=== Begin Enclosure ===

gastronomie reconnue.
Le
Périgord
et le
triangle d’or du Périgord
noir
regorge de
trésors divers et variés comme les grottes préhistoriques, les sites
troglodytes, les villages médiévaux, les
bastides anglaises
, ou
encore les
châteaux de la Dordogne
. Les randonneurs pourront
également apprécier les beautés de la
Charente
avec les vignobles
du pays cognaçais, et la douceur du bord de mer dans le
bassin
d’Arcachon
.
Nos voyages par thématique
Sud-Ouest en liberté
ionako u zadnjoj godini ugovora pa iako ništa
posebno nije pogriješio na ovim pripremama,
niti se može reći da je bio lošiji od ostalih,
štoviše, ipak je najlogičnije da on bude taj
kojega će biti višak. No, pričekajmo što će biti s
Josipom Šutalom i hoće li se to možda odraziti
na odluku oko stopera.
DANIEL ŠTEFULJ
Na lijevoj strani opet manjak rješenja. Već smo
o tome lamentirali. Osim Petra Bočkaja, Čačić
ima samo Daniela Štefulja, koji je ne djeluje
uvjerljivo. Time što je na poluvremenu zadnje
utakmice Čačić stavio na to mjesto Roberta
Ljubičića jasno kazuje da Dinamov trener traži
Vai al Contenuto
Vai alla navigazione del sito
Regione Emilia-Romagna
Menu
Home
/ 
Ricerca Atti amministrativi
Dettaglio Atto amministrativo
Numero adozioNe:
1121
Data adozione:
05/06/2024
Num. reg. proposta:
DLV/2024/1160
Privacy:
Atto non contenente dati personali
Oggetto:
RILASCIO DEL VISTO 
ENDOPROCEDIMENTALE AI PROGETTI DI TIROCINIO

=== End Enclosure ===
=== Begin Enclosure ===

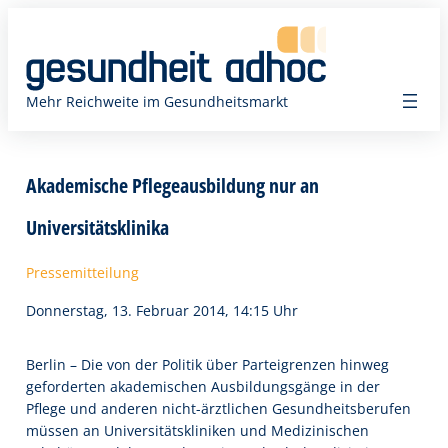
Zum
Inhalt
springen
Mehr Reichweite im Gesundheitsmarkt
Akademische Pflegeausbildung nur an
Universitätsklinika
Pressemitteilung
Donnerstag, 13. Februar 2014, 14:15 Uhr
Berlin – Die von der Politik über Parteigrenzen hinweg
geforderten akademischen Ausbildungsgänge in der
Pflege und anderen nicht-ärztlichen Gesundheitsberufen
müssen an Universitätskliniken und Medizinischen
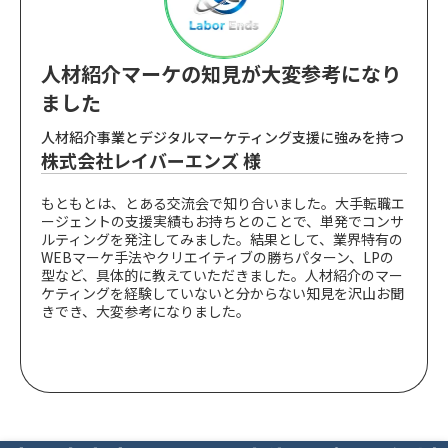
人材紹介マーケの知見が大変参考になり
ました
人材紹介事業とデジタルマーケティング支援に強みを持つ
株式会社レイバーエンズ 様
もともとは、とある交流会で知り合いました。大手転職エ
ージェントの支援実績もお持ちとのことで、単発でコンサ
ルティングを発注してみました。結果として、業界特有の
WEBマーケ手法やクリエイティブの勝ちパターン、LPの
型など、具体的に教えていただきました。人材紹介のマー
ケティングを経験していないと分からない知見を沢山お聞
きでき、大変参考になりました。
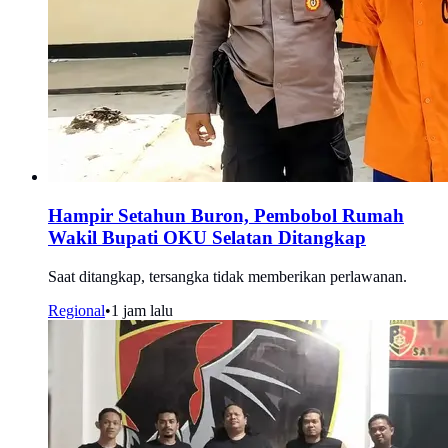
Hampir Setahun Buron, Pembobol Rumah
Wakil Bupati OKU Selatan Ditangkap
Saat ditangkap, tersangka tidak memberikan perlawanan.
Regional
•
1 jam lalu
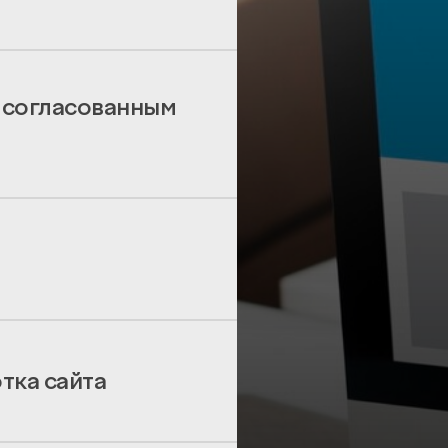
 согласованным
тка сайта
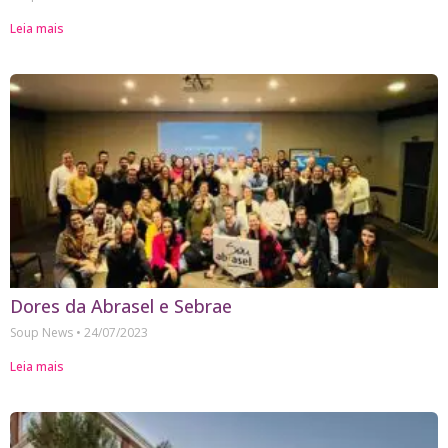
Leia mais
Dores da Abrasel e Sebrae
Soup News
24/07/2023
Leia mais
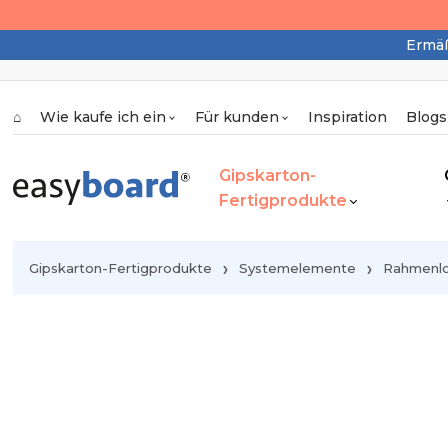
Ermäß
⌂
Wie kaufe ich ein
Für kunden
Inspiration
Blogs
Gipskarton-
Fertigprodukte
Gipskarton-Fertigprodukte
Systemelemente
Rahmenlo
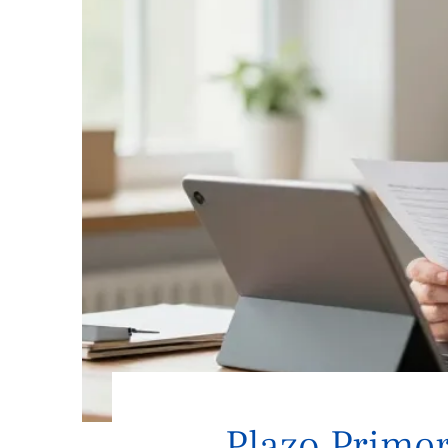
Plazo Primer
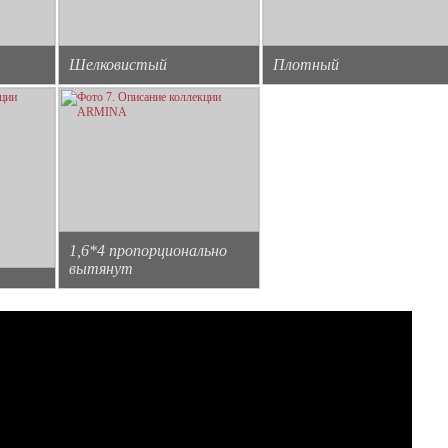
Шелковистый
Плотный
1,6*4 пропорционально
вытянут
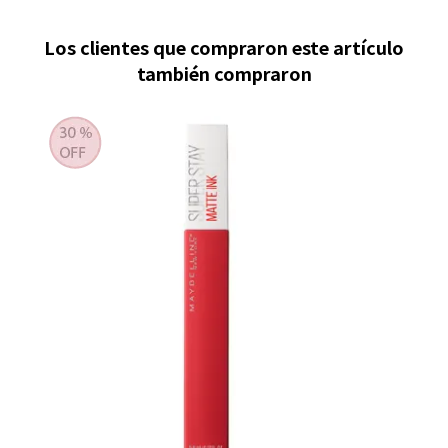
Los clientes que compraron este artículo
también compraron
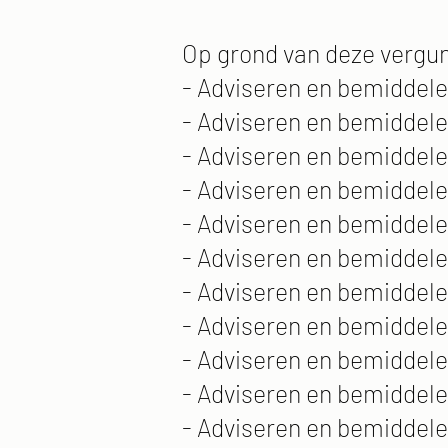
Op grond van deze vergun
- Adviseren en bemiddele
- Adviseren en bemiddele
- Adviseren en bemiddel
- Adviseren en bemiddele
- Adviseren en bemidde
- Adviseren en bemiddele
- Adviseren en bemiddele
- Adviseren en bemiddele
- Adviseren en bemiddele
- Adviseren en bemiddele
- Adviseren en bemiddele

=== End Enclosure ===

* **YOUR GOAL**:
Set the pictures aside and transcribe exactly the stretch of lines above, beginning with the one holding "geforderten akademischen Ausbildungsgänge" and ending with the one holding "Wakil Bupati OKU Selatan Ditangkap".

* **RESPONSE AREA**:
geforderten akademischen Ausbildungsgänge in der
Pflege und anderen nicht-ärztlichen Gesundheitsberufen
müssen an Universitätskliniken und Medizinischen
人材紹介マーケの知見が大変参考になり
ました
人材紹介事業とデジタルマーケティング支援に強みを持つ
株式会社レイバーエンズ 様
もともとは、とある交流会で知り合いました。大手転職エ
ージェントの支援実績もお持ちとのことで、単発でコンサ
ルティングを発注してみました。結果として、業界特有の
WEBマーケ手法やクリエイティブの勝ちパターン、LPの
型など、具体的に教えていただきました。人材紹介のマー
ケティングを経験していないと分からない知見を沢山お聞
きでき、大変参考になりました。
Hampir Setahun Buron, Pembobol Rumah
Wakil Bupati OKU Selatan Ditangkap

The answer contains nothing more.